> _Page text_:
-.-.-
Predict on unseen group in hierarchical model

Hi,
Note: this topic is very similar to this thread (How do we predict on new unseen groups in a hierarchical model in PyMC3?) which I read and adopted to my particular model:
I have a hierarchical model with e.g. 2 levels of hierarchy: clusters and instances.
For instance, I define the model like this:

def model_factory(y, cluster, instance, n_clusters, n_instances):
    with pm.Model() as model:
        a = pm.Normal('a', mu= 0., sigma=3., shape=n_clusters)
        sigma_a = pm.Exponential('sigma_a', 1., shape=n_clusters)

        mu_tilde = pm.Normal('mu_t', mu=0., sigma=1., shape=n_instances)
        mu = pm.Deterministic('mu', mu_tilde * sigma_a[cluster] + a[cluster])

        sigma = pm.Exponential('sigma', 1., shape=n_instances)
        data_obs = pm.Normal('data', mu=mu[instance], sigma=sigma[instance], observed=y)
    return model

You can see that I have a hyperprior for the clusters. In each clusters, there can be multiple instances which use the prior of the cluster.
For instance, I create toy data like this:

np.random.seed(123)

N_clusters = 3  # Number of clusters
N_instances = [10, 5, 1]  # Number of instances per cluster
total_instances = sum(N_instances)
N = 100 # Number of samples per instance
cluster_means = [1., 2., 3.]  # Mean of means within cluster
cluster_means_std = [0.3, 0.1, 0.1]  # Std of means within cluster
std = 0.5

data = []
true_means = []
for i in range(N_clusters):
    if N_instances[i] > 0:
        means = np.random.normal(loc=cluster_means[i], scale=cluster_means_std[i], size=N_instances[i])
-.-.-
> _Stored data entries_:
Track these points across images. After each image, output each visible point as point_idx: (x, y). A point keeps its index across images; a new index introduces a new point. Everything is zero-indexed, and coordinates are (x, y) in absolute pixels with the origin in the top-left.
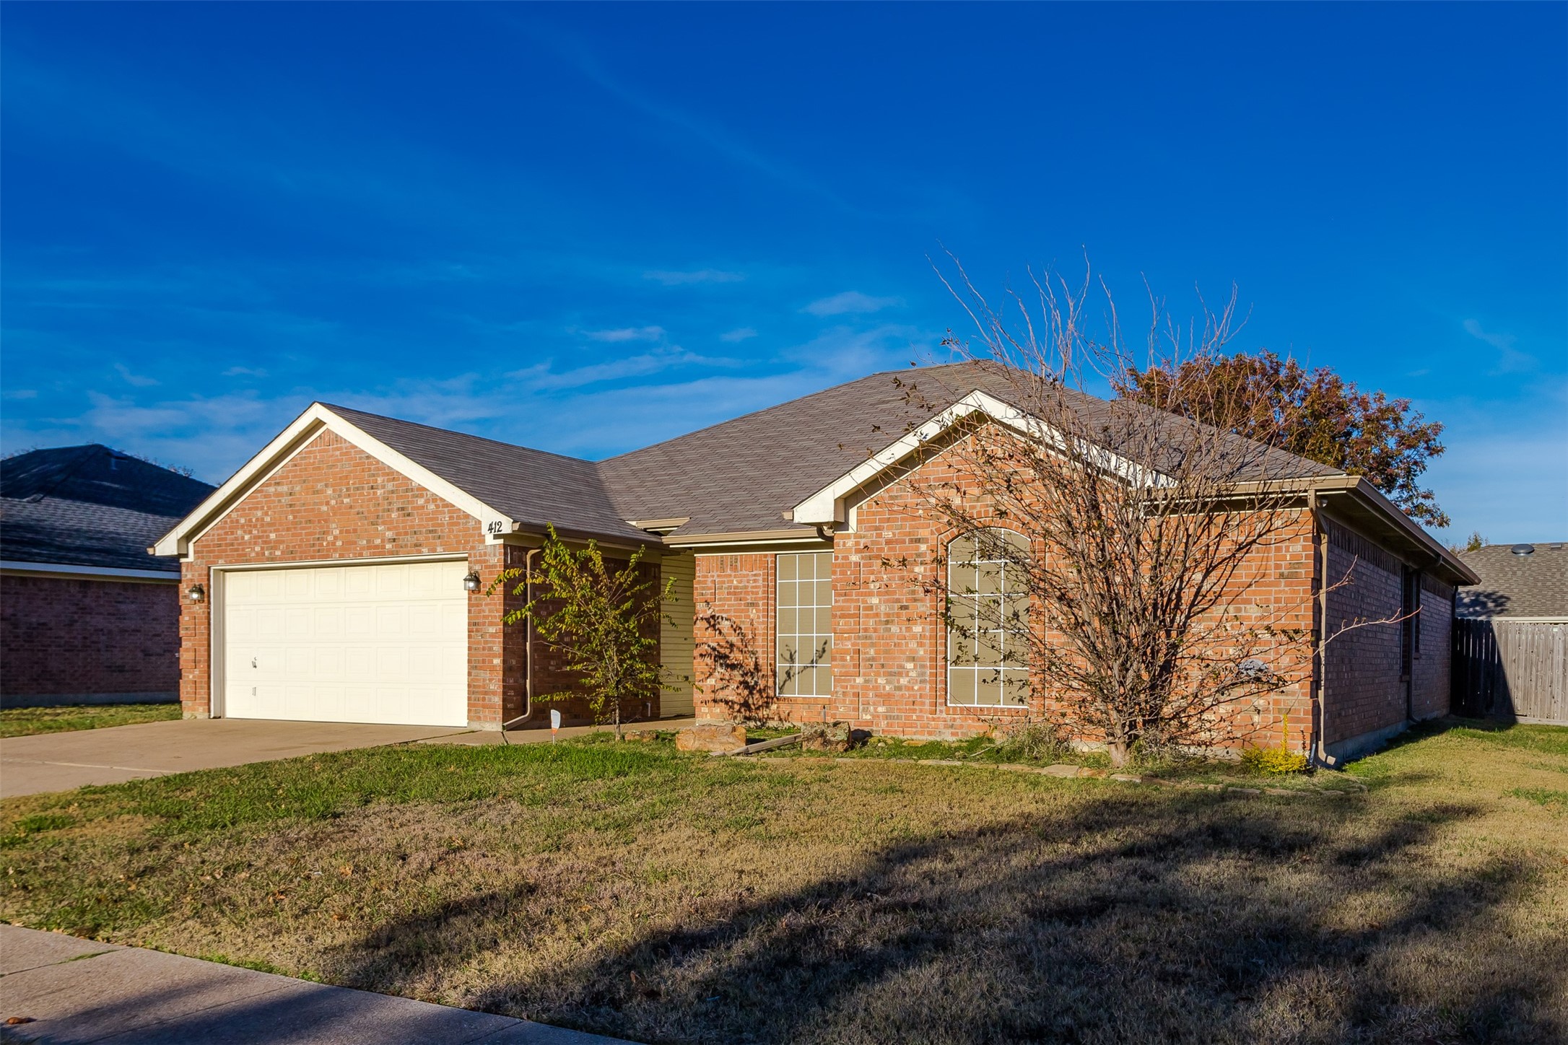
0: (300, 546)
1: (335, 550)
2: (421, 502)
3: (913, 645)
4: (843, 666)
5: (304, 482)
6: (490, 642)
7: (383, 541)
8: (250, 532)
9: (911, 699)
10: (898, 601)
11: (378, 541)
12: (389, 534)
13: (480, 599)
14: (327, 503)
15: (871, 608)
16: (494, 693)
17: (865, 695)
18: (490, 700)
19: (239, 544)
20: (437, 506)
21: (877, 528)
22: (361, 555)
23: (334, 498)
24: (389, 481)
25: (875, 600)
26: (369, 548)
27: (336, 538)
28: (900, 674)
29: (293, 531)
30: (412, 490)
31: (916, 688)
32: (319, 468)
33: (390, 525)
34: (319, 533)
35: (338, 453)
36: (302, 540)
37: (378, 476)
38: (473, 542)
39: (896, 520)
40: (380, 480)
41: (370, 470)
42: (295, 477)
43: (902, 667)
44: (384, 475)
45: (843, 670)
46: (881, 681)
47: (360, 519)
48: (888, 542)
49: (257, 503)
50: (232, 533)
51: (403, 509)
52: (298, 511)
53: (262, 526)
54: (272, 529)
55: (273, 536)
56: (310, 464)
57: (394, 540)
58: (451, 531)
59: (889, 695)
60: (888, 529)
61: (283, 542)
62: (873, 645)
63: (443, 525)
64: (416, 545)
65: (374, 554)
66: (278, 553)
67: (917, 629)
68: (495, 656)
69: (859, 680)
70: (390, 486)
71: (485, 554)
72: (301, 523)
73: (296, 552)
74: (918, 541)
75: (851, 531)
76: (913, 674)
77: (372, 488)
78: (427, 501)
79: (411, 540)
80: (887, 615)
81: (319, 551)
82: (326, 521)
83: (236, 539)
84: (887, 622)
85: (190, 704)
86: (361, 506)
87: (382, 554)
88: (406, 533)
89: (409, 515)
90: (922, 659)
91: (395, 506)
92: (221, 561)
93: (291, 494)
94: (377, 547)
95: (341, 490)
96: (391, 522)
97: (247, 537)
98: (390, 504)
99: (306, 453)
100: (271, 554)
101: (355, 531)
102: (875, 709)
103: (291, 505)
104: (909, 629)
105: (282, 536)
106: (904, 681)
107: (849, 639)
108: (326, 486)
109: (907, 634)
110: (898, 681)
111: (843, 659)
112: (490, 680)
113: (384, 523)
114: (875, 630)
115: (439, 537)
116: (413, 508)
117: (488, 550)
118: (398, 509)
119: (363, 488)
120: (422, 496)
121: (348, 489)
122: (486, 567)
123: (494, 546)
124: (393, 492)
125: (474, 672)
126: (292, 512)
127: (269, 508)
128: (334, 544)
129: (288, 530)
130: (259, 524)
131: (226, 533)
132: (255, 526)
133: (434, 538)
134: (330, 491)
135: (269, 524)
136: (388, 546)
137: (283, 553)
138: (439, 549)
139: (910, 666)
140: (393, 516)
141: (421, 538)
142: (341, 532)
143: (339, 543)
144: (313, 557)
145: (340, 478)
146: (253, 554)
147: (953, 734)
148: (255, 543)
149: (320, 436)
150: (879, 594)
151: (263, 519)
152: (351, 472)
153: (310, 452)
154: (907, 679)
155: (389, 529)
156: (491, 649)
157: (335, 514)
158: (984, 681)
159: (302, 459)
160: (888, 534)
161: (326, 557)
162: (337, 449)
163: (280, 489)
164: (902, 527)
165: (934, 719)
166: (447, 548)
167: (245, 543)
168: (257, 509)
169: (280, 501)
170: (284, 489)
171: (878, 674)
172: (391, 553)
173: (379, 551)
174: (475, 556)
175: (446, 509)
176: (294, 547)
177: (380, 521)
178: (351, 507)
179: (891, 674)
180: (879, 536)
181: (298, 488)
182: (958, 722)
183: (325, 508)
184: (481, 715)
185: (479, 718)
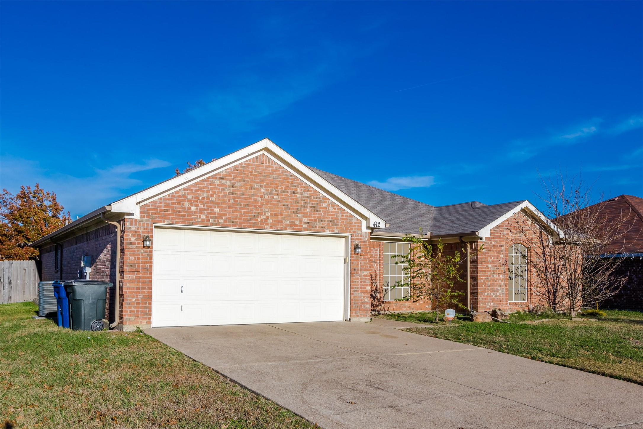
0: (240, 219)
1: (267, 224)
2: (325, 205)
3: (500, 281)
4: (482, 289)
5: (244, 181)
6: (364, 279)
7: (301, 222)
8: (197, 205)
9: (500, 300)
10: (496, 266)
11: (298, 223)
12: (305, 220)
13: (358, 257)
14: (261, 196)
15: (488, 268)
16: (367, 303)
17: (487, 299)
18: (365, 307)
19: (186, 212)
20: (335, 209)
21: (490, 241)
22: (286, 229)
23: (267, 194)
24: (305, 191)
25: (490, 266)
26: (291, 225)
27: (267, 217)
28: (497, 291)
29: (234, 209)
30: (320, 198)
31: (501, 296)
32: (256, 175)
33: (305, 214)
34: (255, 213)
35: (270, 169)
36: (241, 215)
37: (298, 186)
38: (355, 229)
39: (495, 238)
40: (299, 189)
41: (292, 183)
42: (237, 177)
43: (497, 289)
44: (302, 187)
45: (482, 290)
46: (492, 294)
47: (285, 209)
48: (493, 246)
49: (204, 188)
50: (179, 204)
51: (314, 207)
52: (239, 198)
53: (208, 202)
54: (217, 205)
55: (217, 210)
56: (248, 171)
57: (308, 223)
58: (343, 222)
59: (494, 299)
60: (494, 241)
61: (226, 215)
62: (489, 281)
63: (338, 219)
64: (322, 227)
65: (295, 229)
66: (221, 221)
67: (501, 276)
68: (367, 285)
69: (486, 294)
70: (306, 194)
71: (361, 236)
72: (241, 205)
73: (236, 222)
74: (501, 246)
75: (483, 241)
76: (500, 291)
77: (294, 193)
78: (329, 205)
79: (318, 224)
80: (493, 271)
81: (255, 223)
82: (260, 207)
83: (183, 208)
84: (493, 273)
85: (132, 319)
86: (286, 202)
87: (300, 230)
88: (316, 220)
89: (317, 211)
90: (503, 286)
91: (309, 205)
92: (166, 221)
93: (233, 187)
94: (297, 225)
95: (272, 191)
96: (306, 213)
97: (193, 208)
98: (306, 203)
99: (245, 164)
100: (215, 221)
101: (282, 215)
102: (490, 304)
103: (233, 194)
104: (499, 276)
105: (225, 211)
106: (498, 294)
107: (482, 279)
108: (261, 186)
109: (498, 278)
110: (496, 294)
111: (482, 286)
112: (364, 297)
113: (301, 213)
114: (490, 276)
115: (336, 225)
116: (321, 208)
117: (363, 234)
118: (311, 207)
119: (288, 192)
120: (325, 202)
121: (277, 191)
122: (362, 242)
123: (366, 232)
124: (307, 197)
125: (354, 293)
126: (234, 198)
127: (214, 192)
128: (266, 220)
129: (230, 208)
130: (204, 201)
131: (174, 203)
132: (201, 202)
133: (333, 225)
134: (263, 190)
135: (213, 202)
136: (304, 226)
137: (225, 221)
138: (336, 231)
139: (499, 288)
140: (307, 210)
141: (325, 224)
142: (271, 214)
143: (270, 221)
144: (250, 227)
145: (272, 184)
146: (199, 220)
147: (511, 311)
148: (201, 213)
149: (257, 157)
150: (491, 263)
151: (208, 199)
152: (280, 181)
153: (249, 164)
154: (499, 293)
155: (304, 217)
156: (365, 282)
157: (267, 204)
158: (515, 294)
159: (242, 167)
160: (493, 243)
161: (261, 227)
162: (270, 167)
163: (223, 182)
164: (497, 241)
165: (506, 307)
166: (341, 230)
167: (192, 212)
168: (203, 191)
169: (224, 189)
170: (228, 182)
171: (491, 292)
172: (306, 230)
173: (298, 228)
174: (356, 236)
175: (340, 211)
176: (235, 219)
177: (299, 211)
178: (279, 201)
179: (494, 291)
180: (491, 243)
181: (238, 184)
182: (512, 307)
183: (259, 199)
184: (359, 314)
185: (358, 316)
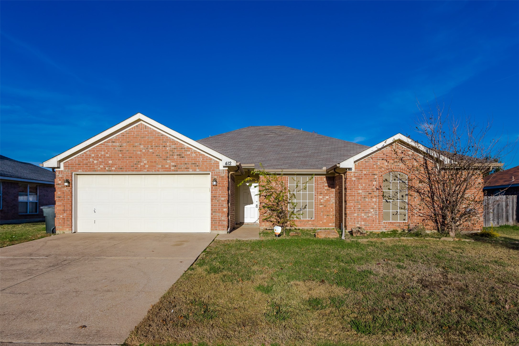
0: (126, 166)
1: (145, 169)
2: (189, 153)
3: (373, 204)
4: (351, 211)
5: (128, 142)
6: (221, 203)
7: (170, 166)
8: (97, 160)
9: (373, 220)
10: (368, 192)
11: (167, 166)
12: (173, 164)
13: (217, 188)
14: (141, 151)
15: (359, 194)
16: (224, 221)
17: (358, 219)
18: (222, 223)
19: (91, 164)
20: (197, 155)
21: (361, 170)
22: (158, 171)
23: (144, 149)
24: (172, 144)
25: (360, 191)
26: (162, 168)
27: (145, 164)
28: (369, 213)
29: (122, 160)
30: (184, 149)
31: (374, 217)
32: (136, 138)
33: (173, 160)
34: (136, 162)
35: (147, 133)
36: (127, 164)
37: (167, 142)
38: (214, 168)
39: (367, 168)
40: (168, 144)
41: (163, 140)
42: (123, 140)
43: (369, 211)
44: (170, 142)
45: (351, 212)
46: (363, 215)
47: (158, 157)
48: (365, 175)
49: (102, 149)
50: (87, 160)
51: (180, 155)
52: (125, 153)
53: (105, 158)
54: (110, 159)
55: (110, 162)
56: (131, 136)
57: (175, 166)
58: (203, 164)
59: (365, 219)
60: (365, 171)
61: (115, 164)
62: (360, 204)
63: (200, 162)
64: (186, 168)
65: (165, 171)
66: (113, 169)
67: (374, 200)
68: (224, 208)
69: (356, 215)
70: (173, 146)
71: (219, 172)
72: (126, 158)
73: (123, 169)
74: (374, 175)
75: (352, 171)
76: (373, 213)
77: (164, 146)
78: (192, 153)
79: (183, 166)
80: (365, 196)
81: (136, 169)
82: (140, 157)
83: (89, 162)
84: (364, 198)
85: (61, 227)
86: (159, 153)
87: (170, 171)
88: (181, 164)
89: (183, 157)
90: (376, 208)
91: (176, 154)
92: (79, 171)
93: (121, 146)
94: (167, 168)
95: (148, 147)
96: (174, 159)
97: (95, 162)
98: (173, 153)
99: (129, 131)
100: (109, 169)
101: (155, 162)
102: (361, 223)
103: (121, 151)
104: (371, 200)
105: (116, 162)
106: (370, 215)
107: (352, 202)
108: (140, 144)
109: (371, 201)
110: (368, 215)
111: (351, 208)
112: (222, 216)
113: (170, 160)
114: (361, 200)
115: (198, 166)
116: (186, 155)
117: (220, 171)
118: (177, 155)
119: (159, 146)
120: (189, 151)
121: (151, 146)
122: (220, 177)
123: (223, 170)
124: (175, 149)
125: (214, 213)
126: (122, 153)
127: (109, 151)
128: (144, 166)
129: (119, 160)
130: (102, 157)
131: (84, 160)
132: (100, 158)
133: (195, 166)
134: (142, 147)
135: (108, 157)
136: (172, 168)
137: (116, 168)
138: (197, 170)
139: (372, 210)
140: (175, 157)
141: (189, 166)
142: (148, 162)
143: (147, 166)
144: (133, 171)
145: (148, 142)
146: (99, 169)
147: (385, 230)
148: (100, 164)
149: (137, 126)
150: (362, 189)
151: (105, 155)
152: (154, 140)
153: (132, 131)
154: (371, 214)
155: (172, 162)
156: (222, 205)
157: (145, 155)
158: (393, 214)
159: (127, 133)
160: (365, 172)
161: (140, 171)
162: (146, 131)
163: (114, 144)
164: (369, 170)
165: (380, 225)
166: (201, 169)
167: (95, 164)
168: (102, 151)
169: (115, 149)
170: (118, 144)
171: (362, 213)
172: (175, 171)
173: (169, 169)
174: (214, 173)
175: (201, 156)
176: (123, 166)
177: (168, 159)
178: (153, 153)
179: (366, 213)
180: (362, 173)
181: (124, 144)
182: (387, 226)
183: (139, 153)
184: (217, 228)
-.-.-
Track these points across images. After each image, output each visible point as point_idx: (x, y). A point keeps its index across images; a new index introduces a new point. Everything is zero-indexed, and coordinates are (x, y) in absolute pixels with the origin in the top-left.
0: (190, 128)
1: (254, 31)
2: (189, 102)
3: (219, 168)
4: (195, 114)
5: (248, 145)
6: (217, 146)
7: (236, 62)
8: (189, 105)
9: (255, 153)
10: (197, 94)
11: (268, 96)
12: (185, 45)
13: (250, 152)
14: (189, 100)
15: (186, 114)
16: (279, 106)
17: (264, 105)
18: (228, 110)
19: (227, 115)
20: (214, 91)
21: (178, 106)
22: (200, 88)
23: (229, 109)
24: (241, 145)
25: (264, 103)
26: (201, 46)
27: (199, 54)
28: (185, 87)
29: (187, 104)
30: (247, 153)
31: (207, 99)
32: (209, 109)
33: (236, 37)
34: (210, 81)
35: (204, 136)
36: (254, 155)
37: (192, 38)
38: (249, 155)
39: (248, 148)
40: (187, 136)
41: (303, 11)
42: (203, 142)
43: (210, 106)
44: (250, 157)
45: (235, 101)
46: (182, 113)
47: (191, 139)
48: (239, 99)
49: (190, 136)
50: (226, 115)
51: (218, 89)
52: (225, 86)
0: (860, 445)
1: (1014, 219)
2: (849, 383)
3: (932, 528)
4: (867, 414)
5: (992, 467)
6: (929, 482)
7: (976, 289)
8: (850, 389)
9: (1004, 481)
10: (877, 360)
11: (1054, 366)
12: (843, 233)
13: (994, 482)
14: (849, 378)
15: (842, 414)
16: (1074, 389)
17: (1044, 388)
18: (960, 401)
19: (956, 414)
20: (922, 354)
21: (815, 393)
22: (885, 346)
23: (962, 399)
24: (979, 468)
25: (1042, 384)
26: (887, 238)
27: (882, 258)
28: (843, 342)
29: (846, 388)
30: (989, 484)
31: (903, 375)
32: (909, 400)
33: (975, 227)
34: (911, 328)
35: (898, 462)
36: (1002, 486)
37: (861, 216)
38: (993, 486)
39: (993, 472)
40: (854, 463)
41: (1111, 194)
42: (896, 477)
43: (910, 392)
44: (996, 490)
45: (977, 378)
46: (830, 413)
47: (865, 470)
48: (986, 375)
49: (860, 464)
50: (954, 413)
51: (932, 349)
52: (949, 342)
-.-.-
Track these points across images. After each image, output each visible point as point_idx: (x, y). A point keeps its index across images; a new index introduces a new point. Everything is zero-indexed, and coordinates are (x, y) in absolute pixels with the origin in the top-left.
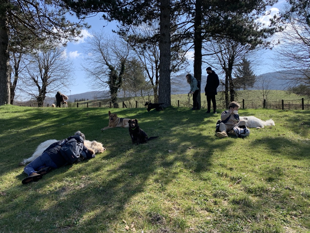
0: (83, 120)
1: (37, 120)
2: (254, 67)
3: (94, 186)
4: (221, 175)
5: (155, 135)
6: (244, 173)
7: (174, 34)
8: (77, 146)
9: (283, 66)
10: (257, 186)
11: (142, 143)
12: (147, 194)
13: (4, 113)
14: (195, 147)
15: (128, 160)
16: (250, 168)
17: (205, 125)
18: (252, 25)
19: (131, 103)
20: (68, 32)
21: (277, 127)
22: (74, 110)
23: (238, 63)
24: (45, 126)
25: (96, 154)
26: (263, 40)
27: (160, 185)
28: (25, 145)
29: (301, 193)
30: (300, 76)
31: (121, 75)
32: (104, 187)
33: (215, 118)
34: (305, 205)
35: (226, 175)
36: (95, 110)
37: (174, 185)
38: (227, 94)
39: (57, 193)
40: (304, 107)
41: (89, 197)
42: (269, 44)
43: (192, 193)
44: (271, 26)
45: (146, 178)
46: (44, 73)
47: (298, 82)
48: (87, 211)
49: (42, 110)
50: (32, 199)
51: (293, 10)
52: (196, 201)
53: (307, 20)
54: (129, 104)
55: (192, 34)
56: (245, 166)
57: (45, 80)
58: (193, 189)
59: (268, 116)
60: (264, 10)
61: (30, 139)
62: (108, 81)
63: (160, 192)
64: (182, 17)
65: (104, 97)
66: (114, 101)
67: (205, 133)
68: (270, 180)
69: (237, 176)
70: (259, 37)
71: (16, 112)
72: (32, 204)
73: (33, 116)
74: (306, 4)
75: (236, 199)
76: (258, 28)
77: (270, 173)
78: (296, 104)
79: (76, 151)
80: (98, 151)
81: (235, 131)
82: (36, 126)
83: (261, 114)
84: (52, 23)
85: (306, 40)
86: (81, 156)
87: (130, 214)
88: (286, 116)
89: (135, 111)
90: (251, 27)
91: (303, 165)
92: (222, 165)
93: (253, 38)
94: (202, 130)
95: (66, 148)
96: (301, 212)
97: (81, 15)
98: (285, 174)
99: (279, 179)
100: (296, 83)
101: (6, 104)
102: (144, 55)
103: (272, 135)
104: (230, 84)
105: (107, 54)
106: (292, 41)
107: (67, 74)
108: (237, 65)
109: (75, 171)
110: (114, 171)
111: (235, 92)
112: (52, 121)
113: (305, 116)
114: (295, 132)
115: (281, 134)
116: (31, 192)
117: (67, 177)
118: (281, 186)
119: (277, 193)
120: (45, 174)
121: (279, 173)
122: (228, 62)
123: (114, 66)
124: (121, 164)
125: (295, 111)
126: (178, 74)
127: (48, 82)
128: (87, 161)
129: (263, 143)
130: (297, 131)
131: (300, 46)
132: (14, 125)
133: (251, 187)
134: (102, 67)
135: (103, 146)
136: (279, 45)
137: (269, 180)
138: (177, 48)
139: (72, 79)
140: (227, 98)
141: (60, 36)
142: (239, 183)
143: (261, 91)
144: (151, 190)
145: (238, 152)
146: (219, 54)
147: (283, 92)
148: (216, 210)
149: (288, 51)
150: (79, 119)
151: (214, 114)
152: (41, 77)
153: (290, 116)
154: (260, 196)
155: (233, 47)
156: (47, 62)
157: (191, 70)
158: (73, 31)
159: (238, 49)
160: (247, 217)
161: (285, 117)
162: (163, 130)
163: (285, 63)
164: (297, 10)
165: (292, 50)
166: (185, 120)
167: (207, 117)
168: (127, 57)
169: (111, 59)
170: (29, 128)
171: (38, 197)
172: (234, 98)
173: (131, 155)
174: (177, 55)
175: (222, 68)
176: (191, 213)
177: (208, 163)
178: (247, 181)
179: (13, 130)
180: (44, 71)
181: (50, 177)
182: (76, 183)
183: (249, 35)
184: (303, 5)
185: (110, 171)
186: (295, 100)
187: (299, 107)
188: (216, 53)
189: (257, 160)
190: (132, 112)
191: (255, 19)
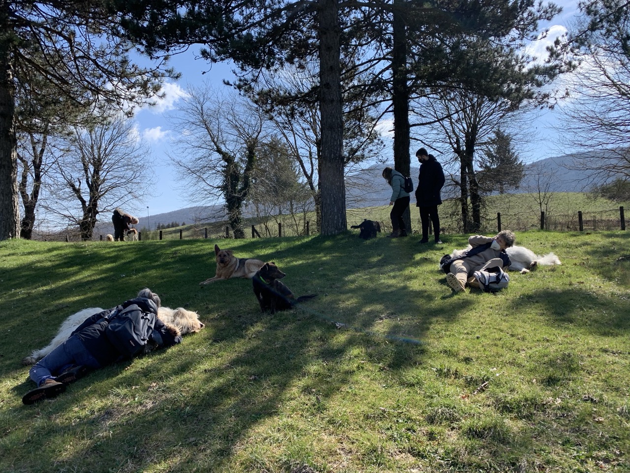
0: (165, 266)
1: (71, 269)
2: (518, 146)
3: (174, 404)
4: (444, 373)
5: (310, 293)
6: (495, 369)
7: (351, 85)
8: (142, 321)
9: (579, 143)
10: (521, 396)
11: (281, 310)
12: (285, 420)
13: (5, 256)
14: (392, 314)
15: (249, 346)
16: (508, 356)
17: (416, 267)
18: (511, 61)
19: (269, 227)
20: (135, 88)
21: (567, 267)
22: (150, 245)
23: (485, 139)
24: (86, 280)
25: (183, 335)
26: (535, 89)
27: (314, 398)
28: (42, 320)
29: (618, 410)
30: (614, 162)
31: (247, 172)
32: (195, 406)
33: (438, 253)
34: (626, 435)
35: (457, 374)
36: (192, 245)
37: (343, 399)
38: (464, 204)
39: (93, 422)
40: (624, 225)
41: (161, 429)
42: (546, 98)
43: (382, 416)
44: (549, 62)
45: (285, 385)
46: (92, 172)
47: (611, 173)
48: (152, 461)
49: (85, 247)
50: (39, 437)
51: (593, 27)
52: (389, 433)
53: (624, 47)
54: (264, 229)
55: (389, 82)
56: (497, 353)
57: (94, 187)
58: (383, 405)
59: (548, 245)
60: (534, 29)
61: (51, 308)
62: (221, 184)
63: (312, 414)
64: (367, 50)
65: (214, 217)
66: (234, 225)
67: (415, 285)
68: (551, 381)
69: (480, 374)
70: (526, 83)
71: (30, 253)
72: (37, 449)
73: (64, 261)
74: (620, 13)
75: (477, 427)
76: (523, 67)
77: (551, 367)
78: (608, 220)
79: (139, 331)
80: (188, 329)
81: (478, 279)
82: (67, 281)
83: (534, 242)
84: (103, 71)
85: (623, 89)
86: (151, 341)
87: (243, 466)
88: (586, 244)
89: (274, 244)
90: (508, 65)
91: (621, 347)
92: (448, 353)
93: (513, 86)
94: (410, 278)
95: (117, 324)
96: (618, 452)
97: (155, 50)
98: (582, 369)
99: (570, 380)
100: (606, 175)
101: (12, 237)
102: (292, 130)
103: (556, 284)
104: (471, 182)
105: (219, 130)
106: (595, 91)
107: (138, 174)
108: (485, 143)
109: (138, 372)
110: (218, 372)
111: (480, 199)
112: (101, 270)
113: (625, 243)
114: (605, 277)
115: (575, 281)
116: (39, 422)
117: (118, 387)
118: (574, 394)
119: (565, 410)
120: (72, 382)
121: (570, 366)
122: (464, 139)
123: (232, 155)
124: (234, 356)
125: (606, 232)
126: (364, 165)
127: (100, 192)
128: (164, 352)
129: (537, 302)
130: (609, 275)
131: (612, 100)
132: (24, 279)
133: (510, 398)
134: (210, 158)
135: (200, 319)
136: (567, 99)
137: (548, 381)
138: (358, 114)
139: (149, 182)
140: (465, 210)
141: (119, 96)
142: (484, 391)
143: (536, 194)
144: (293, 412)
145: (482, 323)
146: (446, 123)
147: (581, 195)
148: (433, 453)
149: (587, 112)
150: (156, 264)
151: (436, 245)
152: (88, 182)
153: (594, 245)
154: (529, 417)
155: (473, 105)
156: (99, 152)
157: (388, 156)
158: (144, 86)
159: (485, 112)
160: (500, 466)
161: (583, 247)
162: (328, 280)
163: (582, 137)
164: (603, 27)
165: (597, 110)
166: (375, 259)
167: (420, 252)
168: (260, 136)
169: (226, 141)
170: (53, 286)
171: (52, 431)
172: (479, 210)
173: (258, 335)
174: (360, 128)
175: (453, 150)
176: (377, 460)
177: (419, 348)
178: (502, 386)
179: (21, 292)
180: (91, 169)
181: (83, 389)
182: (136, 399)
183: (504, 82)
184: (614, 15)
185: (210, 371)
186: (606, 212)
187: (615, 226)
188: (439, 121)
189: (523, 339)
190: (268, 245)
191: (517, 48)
-.-.-
> _Requirement 1_:
Using the post on predicting unseen groups, say whether each statement agrees with it, answering yes or no and quoting the words that decide it: (a) the model has two levels of hierarchy, clusters and instances; (b) the toy data uses 50 samples per instance; (c) the random seed is set to 123.
> _Requirement 2_:
Write what comes next in the post on predicting unseen groups, picking up right after its last line.
The stored entries aren't needed for anything here.

> _Answer section 1_:
(a) Yes: "I have a hierarchical model with e.g. 2 levels of hierarchy: clusters and instances."
(b) No: "N = 100 # Number of samples per instance"
(c) Yes: "np.random.seed(123)"

> _Answer section 2_:
        true_means = np.append(true_means, means)
        data.append(np.array([np.random.normal(means[j], std, N) for j in range(N_instances[i])]))
data = np.vstack(data).reshape(-1)
clusters = []
for i in range(N_clusters):
    clusters += [i] * N_samples[i]
instance = np.repeat(np.arange(sum(N_samples)), N)

i.e., I have 3 clusters and each cluster has a certain number of instances (and each instances has 100 data points).

Now I am fitting the model to this data:

with model_factory(data, clusters, instance, N_clusters, total_instances):
    trace = pm.sample(tune=2000, target_accept=0.99)
    idata = az.from_pymc3(trace)

Now let’s assume I want to predict the data for an unseen instance of cluster 1. Following the thread mentioned above, I am trying to do this like this:

df = pm.trace_to_dataframe(trace,
                           varnames=['a', 'sigma_a'],
                           include_transformed=True)
with model_factory(0, [1], [0], 3, 1):
    post_pred = pm.sample_posterior_predictive(df.to_dict('records'))

, i.e., I am only taking the parameters at the cluster level (a and sigma_a) from the posterior trace and specify that my instance (0) belongs to cluster 1. However, this leads to the following error:
ValueError: 0-dimensional argument does not have enough dimensions for all core dimensions ('i_0_0',)

Note that if I change the number of instances to total_instances in the call above, i.e.:

with model_factory(0, [1], [0], 3, total_instances):
    post_pred = pm.sample_posterior_predictive(df.to_dict('records'))

I am not getting any error, but the posterior prediction seems to ignore the posterior samples for a, sigma_a and instead samples from the hyperprior (mean=0, sigma=3.) specified above. Moreover, it doesn’t make sense to me to specify the number of total instances here, because I want to create a new model with an arbitrary number of instances, which just uses the learned parameter for the clusters from the fit.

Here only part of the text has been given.